News about the real estate market can be confusing. How can the market be declining, yet still be considered ahead? Inventory is increasing, yet new listings are decreasing. If prices are decreasing, why is this a seller’s market?

When analyzing the market, we look at past performance. Typically, comparisons are year over year, and month to month. However, when analyzing data, it is important to recognize where the market was historically, and if the comparison offers a true picture. In the last few years, the market has experienced several upheavals. There was a significant drop at the beginning of the pandemic, which eventually turned into a buying frenzy. Its peak occurred in May 2022, when prices were at their highest, inventory at its lowest and days on market almost non-existent. Sellers were overjoyed, and buyers were extremely frustrated, but it was clear that the accelerated pace would not be sustainable. Another turning point began with the Fed’s promise to increase interest rates. In 2022 the average 30-year rate jumped from 3.22% in January to a high of 7.08% at the end of October.

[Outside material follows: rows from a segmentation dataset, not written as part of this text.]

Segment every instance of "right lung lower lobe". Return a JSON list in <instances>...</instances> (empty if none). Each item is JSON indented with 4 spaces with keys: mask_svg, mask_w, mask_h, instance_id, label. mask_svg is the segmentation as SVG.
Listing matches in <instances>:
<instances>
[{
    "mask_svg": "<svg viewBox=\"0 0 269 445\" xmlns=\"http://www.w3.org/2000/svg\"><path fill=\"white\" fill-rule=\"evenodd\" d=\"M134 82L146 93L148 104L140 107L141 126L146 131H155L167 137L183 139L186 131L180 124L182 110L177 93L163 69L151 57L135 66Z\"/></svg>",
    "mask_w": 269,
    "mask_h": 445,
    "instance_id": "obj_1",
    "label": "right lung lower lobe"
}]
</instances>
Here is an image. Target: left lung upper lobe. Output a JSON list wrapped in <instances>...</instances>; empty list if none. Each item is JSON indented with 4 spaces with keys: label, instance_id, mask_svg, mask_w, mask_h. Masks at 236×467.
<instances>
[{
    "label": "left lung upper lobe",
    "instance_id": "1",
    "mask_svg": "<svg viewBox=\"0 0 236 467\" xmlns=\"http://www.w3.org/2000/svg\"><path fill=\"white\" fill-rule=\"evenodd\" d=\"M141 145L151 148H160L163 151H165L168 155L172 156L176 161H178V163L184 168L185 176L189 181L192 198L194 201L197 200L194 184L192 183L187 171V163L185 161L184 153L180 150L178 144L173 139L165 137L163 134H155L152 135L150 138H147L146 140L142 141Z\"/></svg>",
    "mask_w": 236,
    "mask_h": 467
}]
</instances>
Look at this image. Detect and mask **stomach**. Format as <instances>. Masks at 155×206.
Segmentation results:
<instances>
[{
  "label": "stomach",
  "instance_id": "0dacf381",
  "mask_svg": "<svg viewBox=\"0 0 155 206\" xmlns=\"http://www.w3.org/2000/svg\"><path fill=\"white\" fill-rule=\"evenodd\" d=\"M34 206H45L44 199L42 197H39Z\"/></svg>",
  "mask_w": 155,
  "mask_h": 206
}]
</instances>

With so much recent turmoil, to get a true understanding of how housing prices are faring, it is helpful to refer back to pre-pandemic stats, when the market was behaving more predictably. For example, in December 2022 the Washington DC Metro area saw median price decrease 1.3% from last year and is now 15% below peak levels. According to Bright MLS, this is the first time since September 2016 that home prices have declined year-over-year in the region. This sounds drastic, but is it? Median price in December 2022 was $513,315. In 2019, the median price was $459,950 (a 3.4% increase over 2018). Prices have decreased, yet the market is ahead of pre-pandemic levels by 11%.

Inventory can also be confusing. Housing stock has increased in our area from last year. Active listings in December 2022 were up 30% from last year, yet new listings were down 30%. Fewer people are selling their homes, but there are more homes for sale. Inventory has increased because days on market have increased. In other words, inventory is accumulating. Last year the median time for a home to sell in December was 10 days, this year that number has risen to 22. Even though it is taking longer for homes to sell, it is important to note that our area only has 1.04 months of supply. This means that if no new inventory is added, current inventory would be sold out in a month. A healthy balanced market has 4 – 6 months of inventory. This is why we continue to have a seller’s market, even though prices are decreasing.